An effective anti-smoking strategy, as Šimunic pointed out, must also focus on the crucial issues of preventing those who have not yet started—especially youngsters—from becoming smokers and protecting non-smokers from environmental smoke. In 2002, a number of organizations in Croatia undertook a unified 2-year national anti-smoking campaign, spearheaded by the Andrija Štampar School of Public Health. Using the slogan “Say Yes to No Smoking,” the marketing and media campaign included “no smoking” postage stamps, daily anti-smoking announcements before the nation’s most popular TV news show, and a “stop smoking” day timed to coincide with Lent, which had considerable symbolic impact in the overwhelmingly Roman Catholic country.

Endorsements by celebrities, such as sports stars and politicians gave the campaign a high profile. Croatia’s president and other dignitaries attended the opening of a toll-free hotline that provided information and advice about smoking and quitting. TV personalities, singers, and other celebrities attended Non-Smoking School. A handbook was written for teachers to use in schools. Programs educated health care workers, with emphasis on persuading them to give up smoking themselves and on training doctors around the country to establish anti-smoking programs.

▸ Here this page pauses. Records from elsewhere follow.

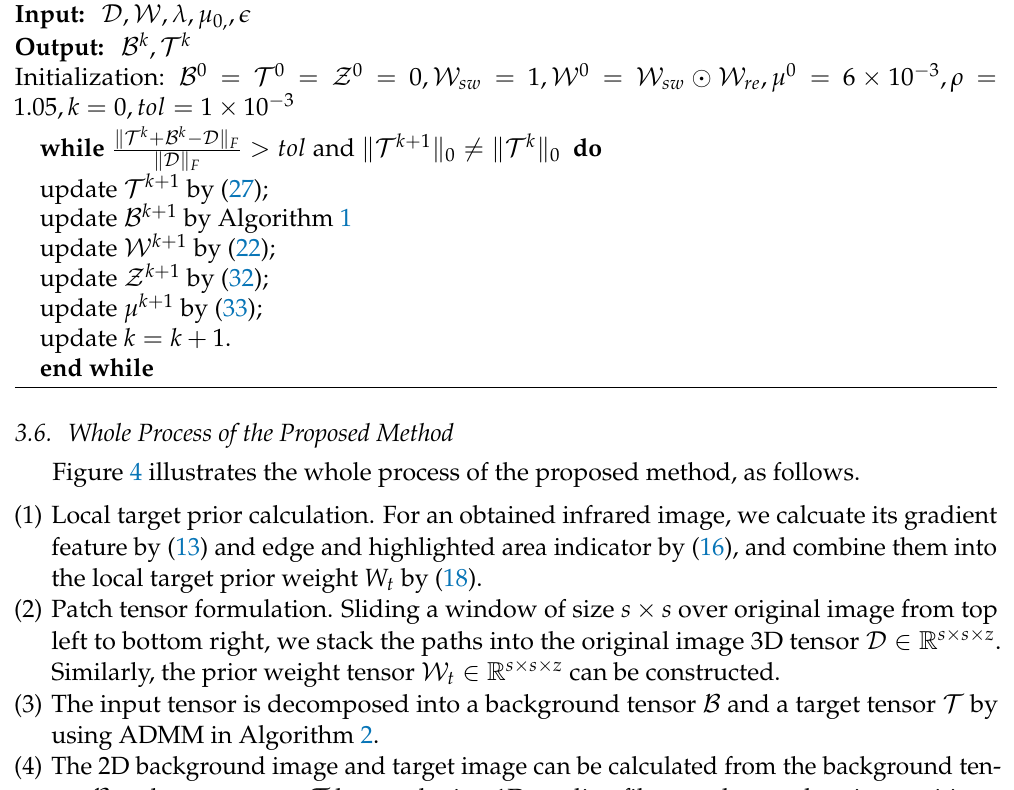
Algorithm 2 The proposed model solved by ADMM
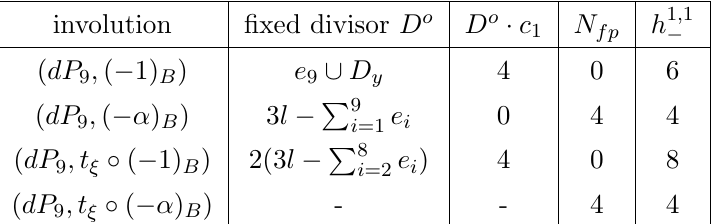
, its intersection with the 1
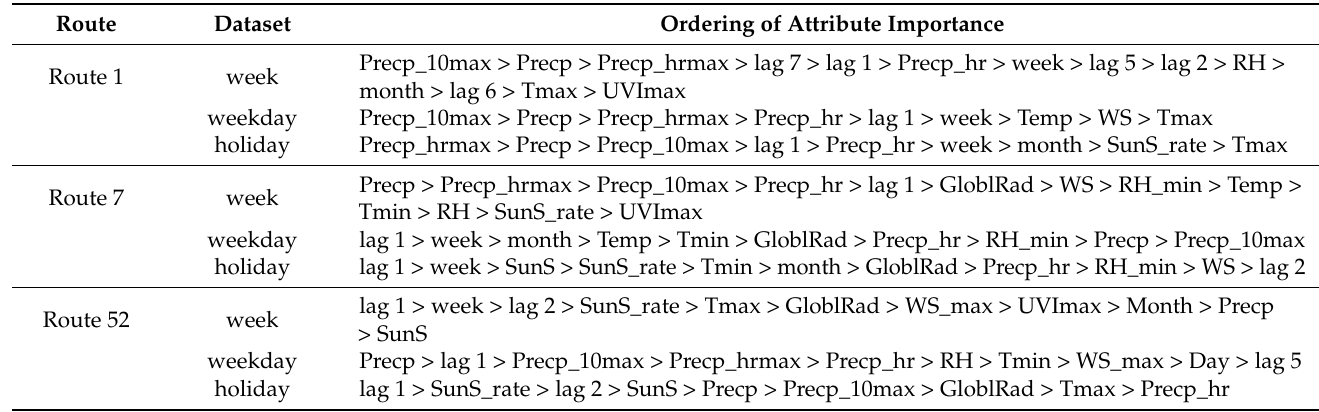
Table 9. Key attributes of bus routes for different time data.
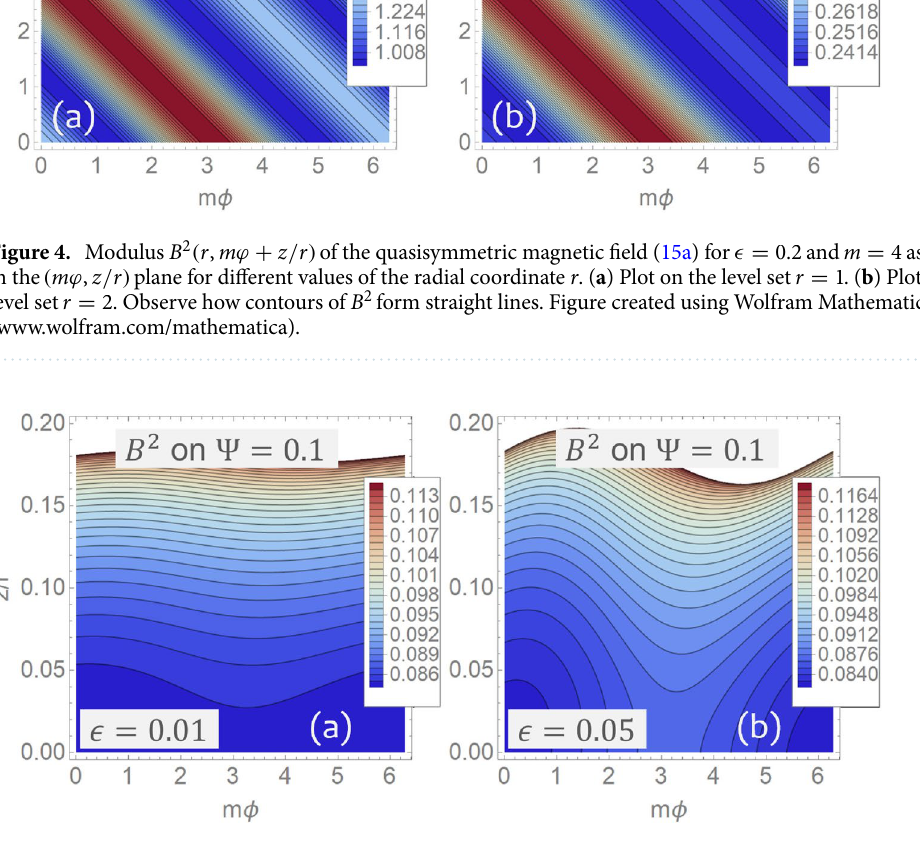
Figure 5. Modulus B 2 ( r (� , z / r , η) , η) with η = m ϕ + z / r of the quasisymmetric magnetic field (15a) for r 0 = 3 , m = 4 and E = 0.7 as seen in the ( m ϕ , z / r ) plane corresponding to (cid:31) = 0.1 . ( a ) The case ǫ = 0.01 . ( b ) The case ǫ = 0.05 . Notice that white regions in the plot reflect the fact that for given values of (cid:31) and ϕ the range of z is bounded. Figure created using Wolfram Mathematica 12.2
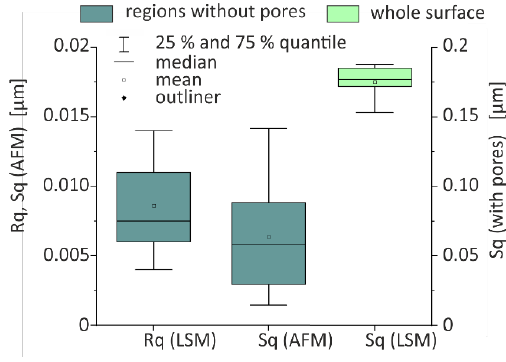
Figure A2. Surface parameter obtained from LSM and AFM.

Subsequent research showed that the great majority of Croatians were aware of the campaign and its messages. “During this period we decreased the number of smokers by about 5 percent,” Djordjevic said. He believes strongly in the power of the media to shape attitudes. Outside his medical practice, he hosts both a radio show and a TV show. On both, he takes callers’ questions and shares information on health issues, including smoking.

In dealing with a behavior that is both addictive and deeply woven into daily life, however, knowledge does not necessarily equal action. Croatia has “a very good law” limiting smoking in workplaces, restricting smoking to specified areas of restaurants, and forbidding direct media advertising of tobacco, says Cop-Blazic. The country also participates in international tobacco control efforts. But it faces many difficulties in implementation. “There is no political will to enforce the rules strictly,” she adds.

Socializing with friends in cafés and other eating and drinking places is a central part of Croatian life, both for citizens and the millions of foreign tourists—10 million in 2005—who each summer pack the resort towns on the Dalmatian coast and its islands. Because of lax enforcement, smoke pervades restaurants, bars, cafés, hotel lobbies, airport and bus terminals, and other public places throughout the country, and even some office buildings and other worksites. Tobacco companies skirt the advertising restrictions with indirect messages widely recognized to refer to cigarette brands, such as posters that present striking nature photography and a pun on a brand name. The country lacks effective means for making cigarettes “less available to young people,” Cop-Blazic says.

In the long run, experts agree, persuasion and education work far better than prohibition in reducing smoking. Banning tobacco is “counter-productive,” says Jha. “Legislative measures are not against smokers,” says Cop-Blazic, “but against smoking, which is dangerous for both smokers and non-smokers.”

 

Beryl Lieff Benderly is a prize-winning Washington journalist and author specializing in health, behavior, and science policy. Her articles appear in major magazines and on the Internet, and she is a regular contributor to the Science magazine website. Her eight books include In Her Own Right: The IOM Guide to Women's Health Issues. She is working on a book about addiction (Oxford University Press, forthcoming).